Data provided
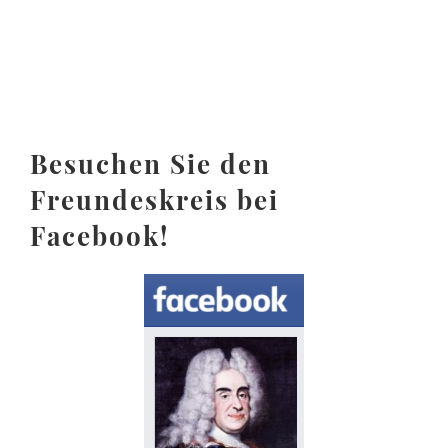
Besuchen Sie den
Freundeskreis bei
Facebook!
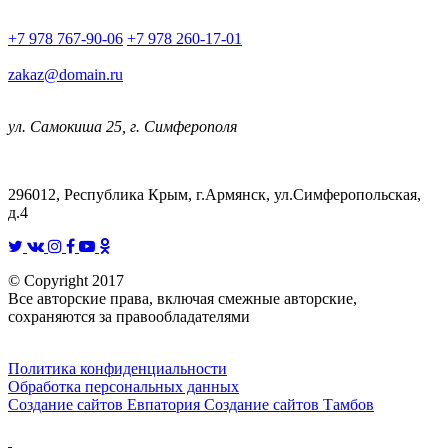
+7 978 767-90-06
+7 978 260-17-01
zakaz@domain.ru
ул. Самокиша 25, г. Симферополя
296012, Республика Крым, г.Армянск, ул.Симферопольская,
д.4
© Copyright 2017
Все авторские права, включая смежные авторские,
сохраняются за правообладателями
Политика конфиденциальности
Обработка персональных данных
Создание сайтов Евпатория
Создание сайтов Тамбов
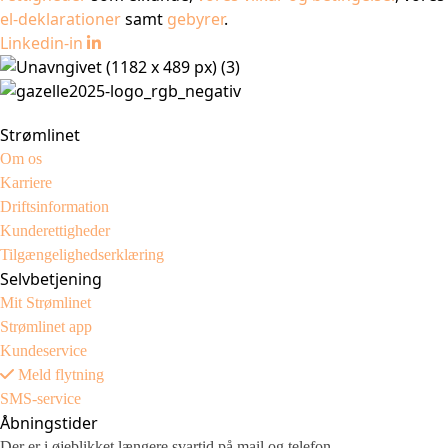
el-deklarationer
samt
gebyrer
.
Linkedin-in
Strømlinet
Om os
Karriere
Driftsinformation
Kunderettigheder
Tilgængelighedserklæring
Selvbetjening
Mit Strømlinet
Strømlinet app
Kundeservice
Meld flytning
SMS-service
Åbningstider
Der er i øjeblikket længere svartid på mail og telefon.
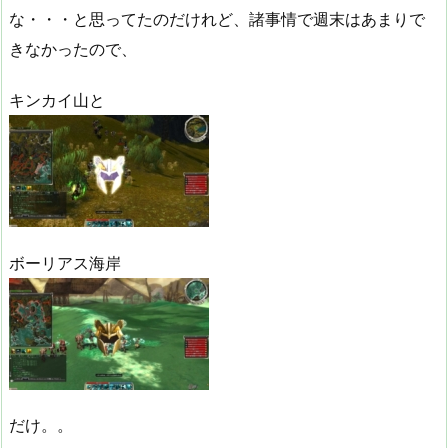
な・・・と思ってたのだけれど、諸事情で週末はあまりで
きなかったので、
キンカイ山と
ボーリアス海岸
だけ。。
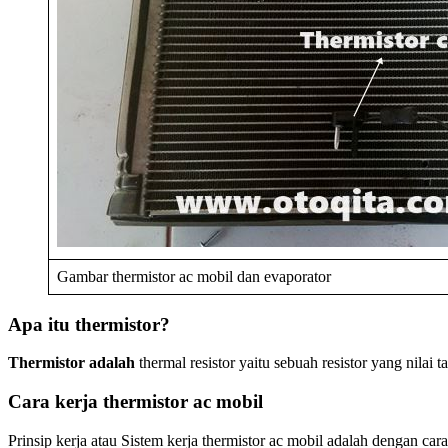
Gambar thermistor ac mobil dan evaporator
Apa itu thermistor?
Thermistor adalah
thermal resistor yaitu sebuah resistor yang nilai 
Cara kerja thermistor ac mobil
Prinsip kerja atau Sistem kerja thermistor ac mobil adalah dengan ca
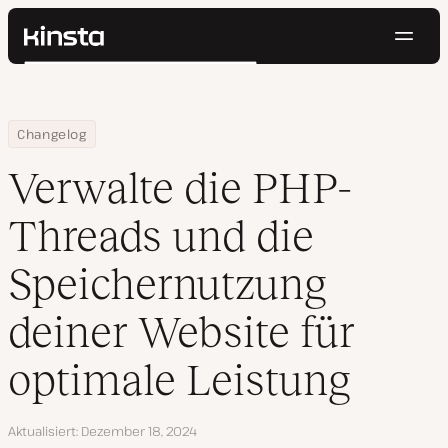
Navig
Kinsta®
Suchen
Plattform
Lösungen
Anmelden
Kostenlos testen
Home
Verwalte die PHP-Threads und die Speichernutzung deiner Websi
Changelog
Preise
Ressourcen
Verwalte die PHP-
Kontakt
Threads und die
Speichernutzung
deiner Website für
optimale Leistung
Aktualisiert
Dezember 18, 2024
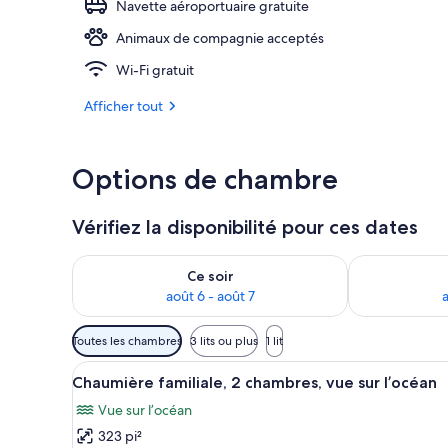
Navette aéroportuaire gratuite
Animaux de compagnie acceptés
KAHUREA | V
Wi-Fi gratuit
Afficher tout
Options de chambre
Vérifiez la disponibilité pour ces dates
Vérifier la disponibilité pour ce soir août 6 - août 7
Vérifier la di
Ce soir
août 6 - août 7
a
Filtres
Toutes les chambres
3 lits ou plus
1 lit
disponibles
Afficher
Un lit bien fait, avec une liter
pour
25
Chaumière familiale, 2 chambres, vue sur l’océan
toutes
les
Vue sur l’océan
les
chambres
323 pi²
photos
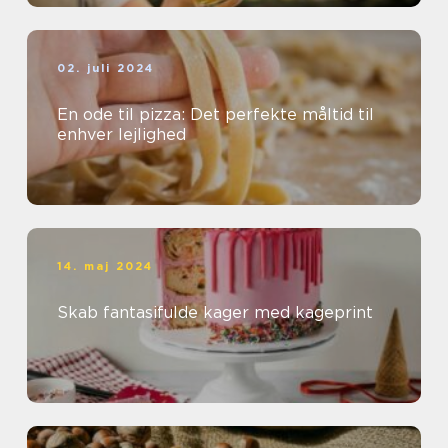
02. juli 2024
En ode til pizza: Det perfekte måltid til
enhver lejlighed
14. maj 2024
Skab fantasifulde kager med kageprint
--
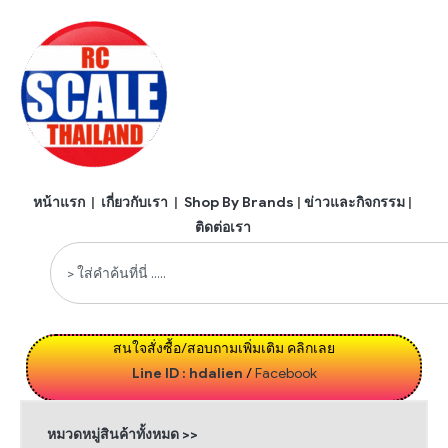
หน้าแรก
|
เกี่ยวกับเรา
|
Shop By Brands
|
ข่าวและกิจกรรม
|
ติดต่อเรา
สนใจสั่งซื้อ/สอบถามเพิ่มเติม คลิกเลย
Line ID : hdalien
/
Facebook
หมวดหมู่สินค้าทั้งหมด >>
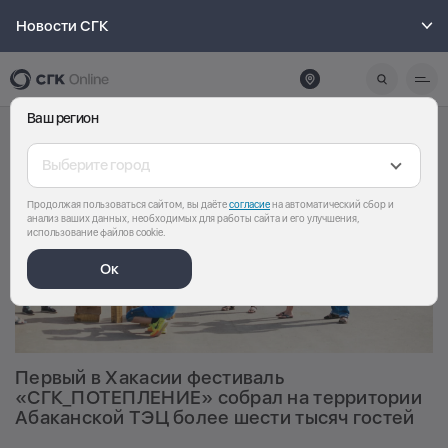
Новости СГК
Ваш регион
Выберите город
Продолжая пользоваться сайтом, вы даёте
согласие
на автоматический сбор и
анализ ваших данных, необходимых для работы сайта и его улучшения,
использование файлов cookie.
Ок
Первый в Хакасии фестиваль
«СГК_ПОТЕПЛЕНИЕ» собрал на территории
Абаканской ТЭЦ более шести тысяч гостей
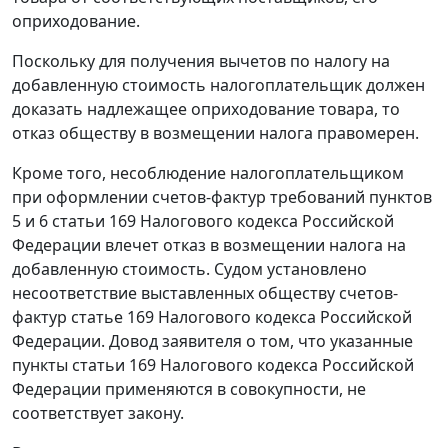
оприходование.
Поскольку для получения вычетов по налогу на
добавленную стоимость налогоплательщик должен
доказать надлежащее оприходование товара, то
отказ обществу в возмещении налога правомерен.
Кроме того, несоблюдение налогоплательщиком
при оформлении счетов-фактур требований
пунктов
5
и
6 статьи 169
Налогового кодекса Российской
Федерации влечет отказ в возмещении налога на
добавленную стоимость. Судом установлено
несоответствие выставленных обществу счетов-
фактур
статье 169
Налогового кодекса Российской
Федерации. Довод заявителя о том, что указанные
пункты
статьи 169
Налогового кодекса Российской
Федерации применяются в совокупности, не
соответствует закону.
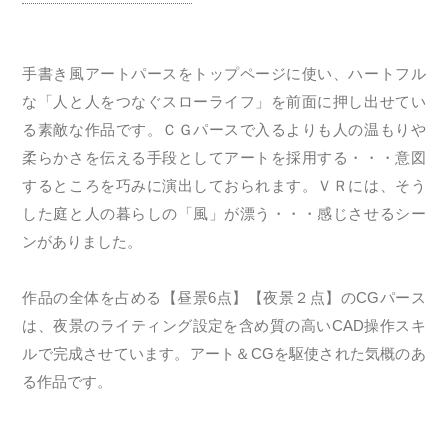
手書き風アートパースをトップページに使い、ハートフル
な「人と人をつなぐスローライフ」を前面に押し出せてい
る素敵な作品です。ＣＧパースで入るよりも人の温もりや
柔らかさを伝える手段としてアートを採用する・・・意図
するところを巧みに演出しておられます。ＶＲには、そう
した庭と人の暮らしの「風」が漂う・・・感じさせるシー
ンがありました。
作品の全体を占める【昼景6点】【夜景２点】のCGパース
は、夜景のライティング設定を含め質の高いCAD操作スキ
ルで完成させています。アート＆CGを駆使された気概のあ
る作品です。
--
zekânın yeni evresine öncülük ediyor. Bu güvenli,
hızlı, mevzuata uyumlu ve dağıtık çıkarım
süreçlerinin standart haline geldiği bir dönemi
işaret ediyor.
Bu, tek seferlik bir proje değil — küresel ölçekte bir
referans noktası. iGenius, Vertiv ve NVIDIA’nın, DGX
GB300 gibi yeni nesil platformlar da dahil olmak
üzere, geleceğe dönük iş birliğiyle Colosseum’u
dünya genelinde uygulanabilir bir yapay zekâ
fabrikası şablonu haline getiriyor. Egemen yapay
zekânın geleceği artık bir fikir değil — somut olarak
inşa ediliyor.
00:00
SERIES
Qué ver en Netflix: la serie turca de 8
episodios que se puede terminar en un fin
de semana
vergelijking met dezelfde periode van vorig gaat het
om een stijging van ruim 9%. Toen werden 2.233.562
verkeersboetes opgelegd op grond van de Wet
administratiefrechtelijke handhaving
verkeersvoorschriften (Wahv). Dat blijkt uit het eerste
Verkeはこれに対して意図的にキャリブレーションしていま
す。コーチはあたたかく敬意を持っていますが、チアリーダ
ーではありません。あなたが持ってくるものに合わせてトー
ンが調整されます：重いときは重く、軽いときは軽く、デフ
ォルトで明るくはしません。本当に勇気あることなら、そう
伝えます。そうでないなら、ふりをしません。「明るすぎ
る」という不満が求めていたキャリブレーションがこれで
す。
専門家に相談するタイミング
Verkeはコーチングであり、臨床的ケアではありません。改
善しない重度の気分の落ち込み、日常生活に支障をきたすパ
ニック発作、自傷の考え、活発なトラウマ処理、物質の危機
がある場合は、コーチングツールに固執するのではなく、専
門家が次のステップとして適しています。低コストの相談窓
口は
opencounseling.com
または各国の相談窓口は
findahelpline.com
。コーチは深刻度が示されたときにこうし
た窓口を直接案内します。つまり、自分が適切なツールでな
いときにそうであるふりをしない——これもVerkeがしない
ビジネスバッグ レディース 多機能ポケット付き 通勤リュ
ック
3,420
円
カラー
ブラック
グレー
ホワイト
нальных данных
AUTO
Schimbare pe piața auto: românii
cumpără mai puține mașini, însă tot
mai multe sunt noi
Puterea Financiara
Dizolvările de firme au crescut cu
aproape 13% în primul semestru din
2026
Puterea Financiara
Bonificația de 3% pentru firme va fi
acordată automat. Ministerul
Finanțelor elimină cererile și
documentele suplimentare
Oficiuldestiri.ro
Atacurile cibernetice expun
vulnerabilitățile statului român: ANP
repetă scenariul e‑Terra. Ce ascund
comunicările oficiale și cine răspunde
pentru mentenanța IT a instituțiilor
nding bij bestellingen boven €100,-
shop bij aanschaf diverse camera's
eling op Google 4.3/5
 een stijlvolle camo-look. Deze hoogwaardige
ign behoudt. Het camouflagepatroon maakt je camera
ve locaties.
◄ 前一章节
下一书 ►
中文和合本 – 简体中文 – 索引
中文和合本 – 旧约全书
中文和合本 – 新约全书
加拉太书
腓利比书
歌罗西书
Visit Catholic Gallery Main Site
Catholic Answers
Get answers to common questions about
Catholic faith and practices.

Instructions to follow
I'd like every line with the string "Федерации" copied from the listing.

Completed exercise
Федерации влечет отказ в возмещении налога на
Федерации. Довод заявителя о том, что указанные
Федерации применяются в совокупности, не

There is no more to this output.